REPUBLIKA.CO.ID, JAKARTA -- Politikus Senior Golkar Yorrys Raweyai menganjurkan agar ketua umum partai berlogo pohon beringin yang berikutnya tidak masuk dalam jajaran pembantu presiden. Hal itu agar ketua umum bisa fokus mengurusi partai mengawal suara di 2024.
"Nah jadi ada pertimbangan untuk siapapun yang memimpin Golkar nggak usah jadi pemerintahan supaya lebih fokus," kata Yorrys Raweyai di Jakarta, Senin (24/6).
Dia mengatakan, Golkar merupakan partai terbuka bagi siapapun kader yang ingin mencalonkan diri sebagai ketua umum. Namun, dia melanjutkan, sosok yang akan menjadi pemimlin partai itu harus dipastikan dan ditanya terlebih dahulu keinginannya untuk menjadi ketua atau masuk dalam kabinet pemerintah.

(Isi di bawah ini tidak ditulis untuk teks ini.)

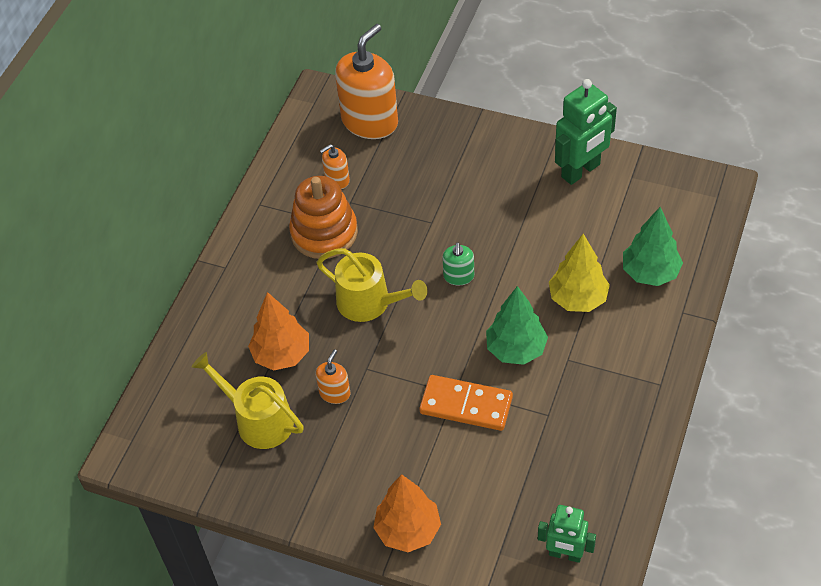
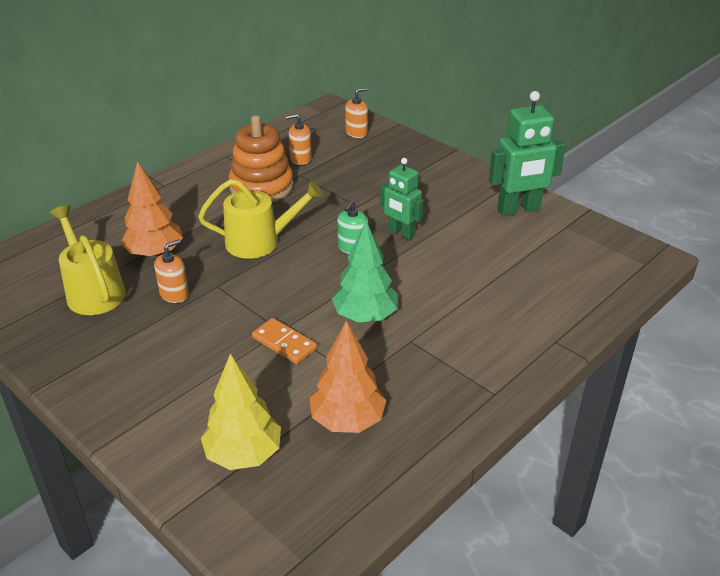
camera: 20 degrees right, 15 degrees down
yellow watering can [317,248,427,322] -> yellow watering can turned 60 degrees counterclockwise [198,179,324,259]
orange soap dispenser [335,24,398,139] -> orange soap dispenser [345,88,368,138], size x0.46
orange tree [373,474,441,552] -> orange tree moved to [310,320,386,433]
orange domino [419,375,513,431] -> orange domino [252,318,317,364], size x0.66
green robot [538,505,596,563] -> green robot moved to [380,158,423,240]
yellow tree [549,234,610,312] -> yellow tree moved to [201,354,281,470]
green tree [623,207,683,286] -> none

Yorrys menilai, sulit bagi ketua umum jika dia juga menjabat sebagai pejabat aktif di pemerintahan untuk berkonsolidasi ke bawah. Menurutnya, tugas mengawal negara dan menjaga kinerja pemerintah tentu menjadi hal yang lebih diutamakan ketimbang bertugas sebagai ketua umum partai.
"Apalagi jelang situasi pemilu seperti kemarin, sulit untuk ke bawah dan konsolidasi karena ada tugas negara yang diutamakan," katanya.
Yorrys mengungkapkan, partai memiliki target untuk meraih jumlah kursi lebih banyak pada Pemilu 2024 mendatang daripada target yang dipatok pada Pileg 2019 kali ini. Dia mengatakan, Golkar memasang jumlah 110 kursi pada Pileg tahun ini.
"Tentu harus lebih banyak. Kalau sama ya nggak usah jadi ketua umumlah, orang semua mau berpacukan jadi untuk ketua yang berikutnya lebih dari 110-lah," kata dia lagi.
Golkar diketahui akan menggelar musyawarah nasional (munas) pada Desember nanti. Sejumlah nama muncul memperenutkan kursi ketua umum partai semisal Menteri Perindustrian Airlangga Hartanto, Menteri Sosial Agus Gumiwang Kartasasmita, Ketua DPR RI Bambang Soesatyo, Ketua Komisi III DPR Aziz Syamsuddin dan Ketua Dewan Pimpinan Daerah (DPD) Jawa Timur Zainudin Amali.